With a number of potential targets the Sakkata aimed to take out the most valuable target and full stopped to keep their rockets in effective range. Torpedoes followed by the main volley left the Lovelace with 6 damage, 3 disorder, a breach and a hazard, and rather unhappy!

In an attempt to do something before it exploded, Admiral Melon activated the Lovelace next, which sadly failed to scratch the paintwork on the Sakkata but a maintenance action removed the breach before it could do more damage.

The similarly unhappy Kansai turned to stay close to the Lovelace so if it died it might take the other ship with it and fired speculative torpedoes into the Stiletto and though successful in launching them, failed to do any damage.
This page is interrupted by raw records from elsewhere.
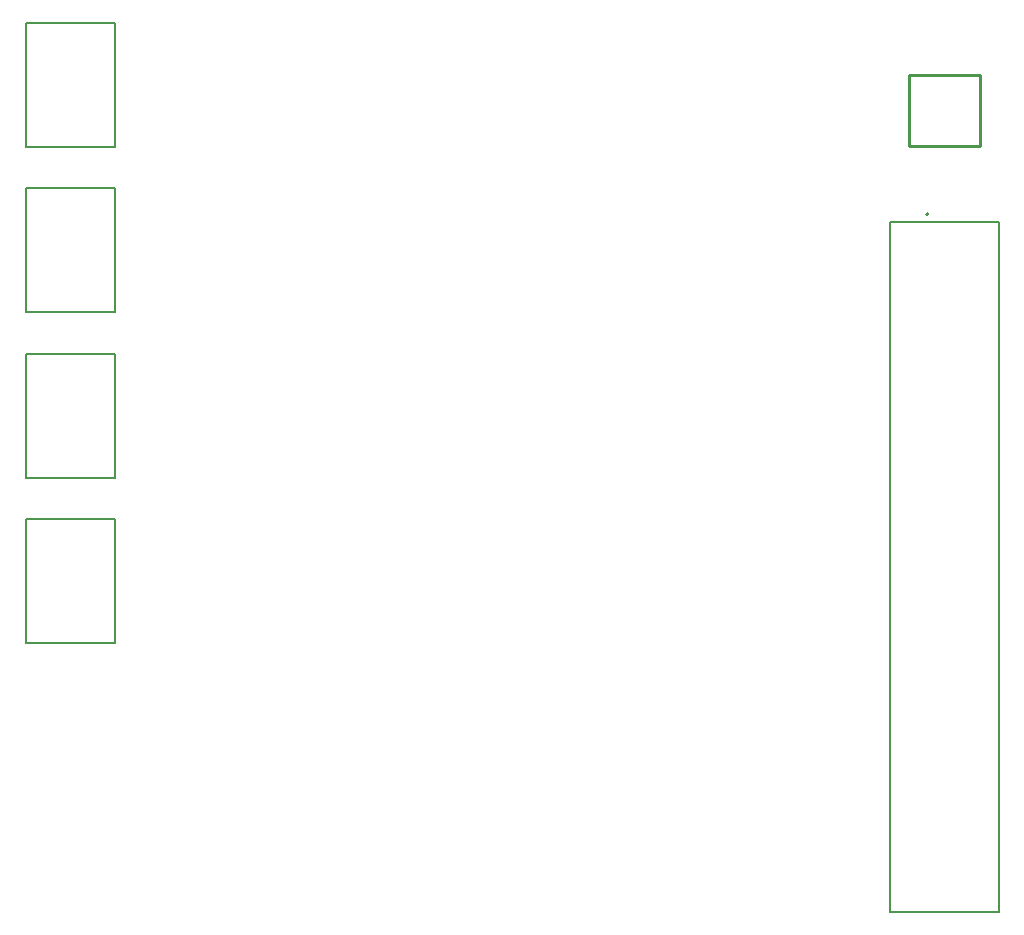
<source format=gbr>
%TF.GenerationSoftware,Altium Limited,Altium Designer,21.8.1 (53)*%
G04 Layer_Color=16711935*
%FSLAX43Y43*%
%MOMM*%
%TF.SameCoordinates,E96829AD-C41B-4C4D-B55E-E99DFAFB1E42*%
%TF.FilePolarity,Positive*%
%TF.FileFunction,Other,Mechanical_13*%
%TF.Part,Single*%
G01*
G75*
%TA.AperFunction,NonConductor*%
%ADD11C,0.254*%
%ADD32C,0.200*%
%ADD34C,0.127*%
D11*
X79690Y69343D02*
Y75333D01*
X85680D01*
Y69343D02*
Y75333D01*
X79690Y69343D02*
X85680D01*
D32*
X81350Y63555D02*
G03*
X81350Y63555I-100J0D01*
G01*
X4900Y55245D02*
Y65745D01*
X12500D01*
Y55245D02*
Y65745D01*
X4900Y55245D02*
X12500D01*
X4900Y69245D02*
Y79745D01*
X12500D01*
Y69245D02*
Y79745D01*
X4900Y69245D02*
X12500D01*
X4900Y41245D02*
Y51745D01*
X12500D01*
Y41245D02*
Y51745D01*
X4900Y41245D02*
X12500D01*
X4900Y27245D02*
Y37745D01*
X12500D01*
Y27245D02*
Y37745D01*
X4900Y27245D02*
X12500D01*
D34*
X78075Y62905D02*
X87295D01*
Y4485D02*
Y62905D01*
X78075Y4485D02*
X87295D01*
X78075D02*
Y62905D01*
X87295D01*
Y4485D02*
Y62905D01*
X78075Y4485D02*
X87295D01*
%TF.MD5,62da48707432c23b0b8a6f1689d94150*%
M02*

</source>
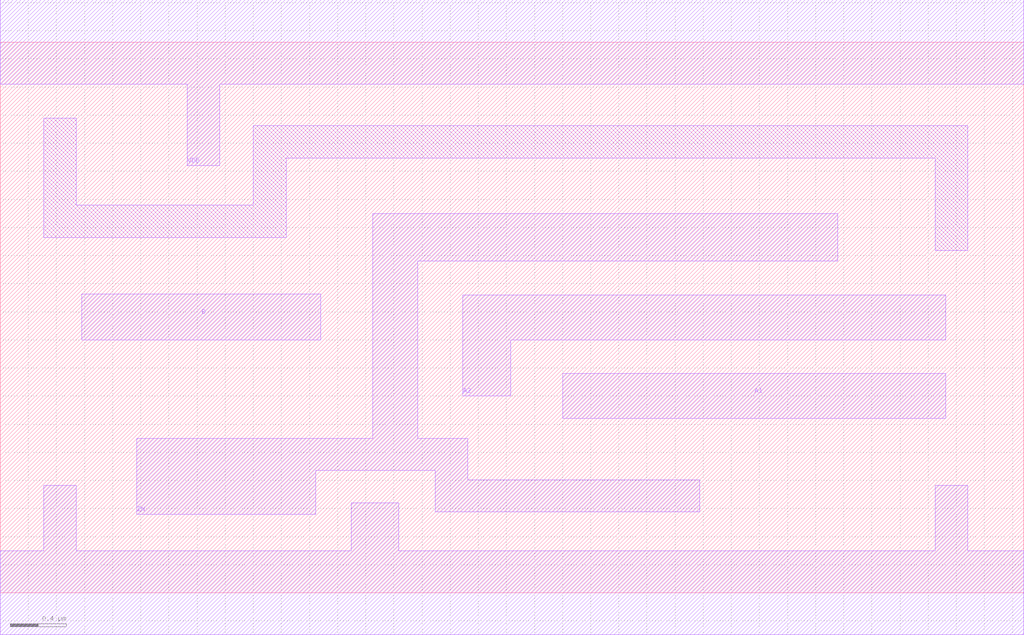
<source format=lef>
# Copyright 2022 GlobalFoundries PDK Authors
#
# Licensed under the Apache License, Version 2.0 (the "License");
# you may not use this file except in compliance with the License.
# You may obtain a copy of the License at
#
#      http://www.apache.org/licenses/LICENSE-2.0
#
# Unless required by applicable law or agreed to in writing, software
# distributed under the License is distributed on an "AS IS" BASIS,
# WITHOUT WARRANTIES OR CONDITIONS OF ANY KIND, either express or implied.
# See the License for the specific language governing permissions and
# limitations under the License.

MACRO gf180mcu_fd_sc_mcu7t5v0__aoi21_2
  CLASS core ;
  FOREIGN gf180mcu_fd_sc_mcu7t5v0__aoi21_2 0.0 0.0 ;
  ORIGIN 0 0 ;
  SYMMETRY X Y ;
  SITE GF018hv5v_mcu_sc7 ;
  SIZE 7.28 BY 3.92 ;
  PIN A1
    DIRECTION INPUT ;
    ANTENNAGATEAREA 2.145 ;
    PORT
      LAYER METAL1 ;
        POLYGON 4 1.24 6.725 1.24 6.725 1.56 4 1.56  ;
    END
  END A1
  PIN A2
    DIRECTION INPUT ;
    ANTENNAGATEAREA 2.145 ;
    PORT
      LAYER METAL1 ;
        POLYGON 3.29 1.4 3.63 1.4 3.63 1.8 6.725 1.8 6.725 2.12 3.29 2.12  ;
    END
  END A2
  PIN B
    DIRECTION INPUT ;
    ANTENNAGATEAREA 1.893 ;
    PORT
      LAYER METAL1 ;
        POLYGON 0.58 1.8 2.28 1.8 2.28 2.125 0.58 2.125  ;
    END
  END B
  PIN ZN
    DIRECTION OUTPUT ;
    ANTENNADIFFAREA 2.0819 ;
    PORT
      LAYER METAL1 ;
        POLYGON 2.97 2.36 5.955 2.36 5.955 2.7 2.65 2.7 2.65 1.1 0.97 1.1 0.97 0.56 2.245 0.56 2.245 0.87 3.095 0.87 3.095 0.575 4.975 0.575 4.975 0.805 3.325 0.805 3.325 1.1 2.97 1.1  ;
    END
  END ZN
  PIN VDD
    DIRECTION INOUT ;
    USE power ;
    SHAPE ABUTMENT ;
    PORT
      LAYER METAL1 ;
        POLYGON 0 3.62 1.33 3.62 1.33 3.04 1.56 3.04 1.56 3.62 6.88 3.62 7.28 3.62 7.28 4.22 6.88 4.22 0 4.22  ;
    END
  END VDD
  PIN VSS
    DIRECTION INOUT ;
    USE ground ;
    SHAPE ABUTMENT ;
    PORT
      LAYER METAL1 ;
        POLYGON 0 -0.3 7.28 -0.3 7.28 0.3 6.88 0.3 6.88 0.765 6.65 0.765 6.65 0.3 2.835 0.3 2.835 0.64 2.495 0.64 2.495 0.3 0.54 0.3 0.54 0.765 0.31 0.765 0.31 0.3 0 0.3  ;
    END
  END VSS
  OBS
      LAYER METAL1 ;
        POLYGON 0.31 2.53 2.035 2.53 2.035 3.095 6.65 3.095 6.65 2.435 6.88 2.435 6.88 3.325 1.8 3.325 1.8 2.76 0.54 2.76 0.54 3.38 0.31 3.38  ;
  END
END gf180mcu_fd_sc_mcu7t5v0__aoi21_2

</source>
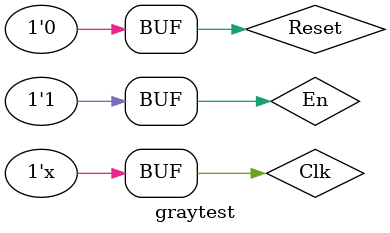
<source format=v>
`timescale 1ns / 1ps


module graytest;

	// Inputs
	reg Clk;
	reg Reset;
	reg En;

	// Outputs
	wire [2:0] Output;
	wire Overflow;

	// Instantiate the Unit Under Test (UUT)
	gray uut (
		.Clk(Clk), 
		.Reset(Reset), 
		.En(En), 
		.Output(Output), 
		.Overflow(Overflow)
	);

	initial begin
		// Initialize Inputs
		Clk = 0;
		Reset = 0;
		En = 1;

		// Wait 100 ns for global reset to finish
		#100;
        
		// Add stimulus here
	
	end
   
		always #5 Clk=~Clk;
endmodule


</source>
The Merian lined up their own torpedoes on the Sakkata and again bounced off. (I think at this point I became convinced Sakkata might be the best thing in the Empire ORBAT – Warcradle please don’t nerf them! At least until I’ve actually got to use the models in person!)

I made a mistake in how full reversing worked, thinking I could back up and turn forwards, the Hokkaido absolutely made an illegal move, but fortunately had it turned backwards instead of forwards wouldn’t have made a difference (other than possibly actually being in a better position). It fired into the Merian, torpedoes to no effect but rockets and mortars did another 2 damage crippling the Lovelace to the tune of 3 more VP!

In retrospect, I’ve realised that as well as this was an illegal move, we’ve actually played it wrong in a completed different way since! The Full Reverse rule states that “for the duration of the Movement step the model moves backwards instead of forwards” as well as setting its minimum forward speed to 0″ and increasing it’s turns rating by 2 (to a max of 4). So in my game with the Editor a bit later we accidentally turned backwards and then moved forwards, which is also illegal!

The final activation of the game was the Stiletto torpedoing and particle lancing my Sakkata and despite my ability to roll many explosions throughout this game they were less useful in the defensive rolls! The combined weight of fire crippled one Sakkata as well as giving it a breach, gaining Admiral Melon 1 more VP and setting the final score to 17:10 to the Empire!

Overall, a fantastic game, and not too many rules errors!

From my perspective the Sakkata definitely paid for themselves several times over, consistently putting out damage and negative effects all the while surviving weapon fire from multiple angles and enemy vessels.

I got the Oni killed so is harder to rate, but the Baoyu didn’t feel particularly impactful – probably not helped by the fact I always read Indiscriminate and High Velocity at the same time so I can’t remember which rule does what – but as I like the Oni I’m definitely going to have to run more tests! But the heavy shield generator giving it armour 6 seemed amazing!

The Hokkaido was generically decent at contributing long range fire, and though it didn’t get to show off I think it’s safe to say I’ll be planning to have at least one in the long term!

Kansai were an immediate problem for Admiral Melon and though their damage wasn’t incredible, they stuck around being a threat and getting around the benefits of Wavelurker, while being more survivable than I’d expected, even while surfaced!

I think the entire game can probably be summed up by Admiral Melon’s recurring statement of,

“Much to consider.”

And to be honest, that’s what you want when you’re learning a new game system!